To draw the Lewis structure for beryllium hydride (BeH₂), we start by determining the total number of valence electrons. Beryllium (Be) has 2 valence electrons, and each hydrogen (H) has 1 valence electron. Since there are two hydrogens, we have:
Total valence electrons = 2 (from Be) + 1×2 (from H) = 4 valence electrons.

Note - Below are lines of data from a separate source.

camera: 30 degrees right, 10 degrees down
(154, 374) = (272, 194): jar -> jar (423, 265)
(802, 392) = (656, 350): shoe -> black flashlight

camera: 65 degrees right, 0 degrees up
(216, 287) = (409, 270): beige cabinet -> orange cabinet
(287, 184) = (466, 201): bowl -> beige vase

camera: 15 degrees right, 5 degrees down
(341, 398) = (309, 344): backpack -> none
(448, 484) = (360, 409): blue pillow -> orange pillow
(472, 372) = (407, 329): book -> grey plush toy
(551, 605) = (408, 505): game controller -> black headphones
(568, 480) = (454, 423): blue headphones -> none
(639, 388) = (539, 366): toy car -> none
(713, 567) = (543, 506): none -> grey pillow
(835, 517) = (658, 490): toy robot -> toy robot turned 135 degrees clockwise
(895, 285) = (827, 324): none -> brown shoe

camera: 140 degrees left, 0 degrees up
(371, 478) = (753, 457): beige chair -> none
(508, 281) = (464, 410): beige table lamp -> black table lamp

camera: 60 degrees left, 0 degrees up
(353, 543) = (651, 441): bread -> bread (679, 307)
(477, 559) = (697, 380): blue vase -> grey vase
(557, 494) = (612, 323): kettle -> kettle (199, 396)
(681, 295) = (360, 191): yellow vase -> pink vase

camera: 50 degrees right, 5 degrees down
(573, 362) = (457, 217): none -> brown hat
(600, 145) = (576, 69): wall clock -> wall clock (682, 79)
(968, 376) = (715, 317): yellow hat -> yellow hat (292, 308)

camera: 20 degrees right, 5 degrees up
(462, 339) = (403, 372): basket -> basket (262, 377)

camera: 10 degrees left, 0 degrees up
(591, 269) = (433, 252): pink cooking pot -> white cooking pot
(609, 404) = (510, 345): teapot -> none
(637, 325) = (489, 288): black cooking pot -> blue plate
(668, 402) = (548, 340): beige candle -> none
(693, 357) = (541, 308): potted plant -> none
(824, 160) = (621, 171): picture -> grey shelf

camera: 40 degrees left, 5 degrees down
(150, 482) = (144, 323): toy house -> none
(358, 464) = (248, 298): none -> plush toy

Next, we place the beryllium atom in the center since it is less electronegative than hydrogen. We can then surround it with the two hydrogen atoms:
Be
/
\
H H
Now, we form bonds between the beryllium and the hydrogen atoms. Each H atom shares its one valence electron with Be, forming two single covalent bonds:
H:Be:H
Thus, the Lewis structure for BeH₂ looks like this:
H — Be — H
Now, let’s evaluate whether beryllium satisfies the octet rule. The octet rule states that atoms tend to form bonds in such a way that they each have eight electrons in their valence shell, resembling the electron configuration of noble gases. However, beryllium is an exception to this rule.
In the case of BeH₂, beryllium actually has only 4 electrons around it (two from each bond with hydrogen). This means that beryllium does not complete an octet. Instead, it is stable with just four electrons.
Conclusion: The Lewis structure of BeH₂ shows that beryllium does not satisfy the octet rule as it only has four electrons in its valence shell. Beryllium is somewhat unique in its bonding behavior, as it prefers to form two bonds and does not require eight electrons to be stable.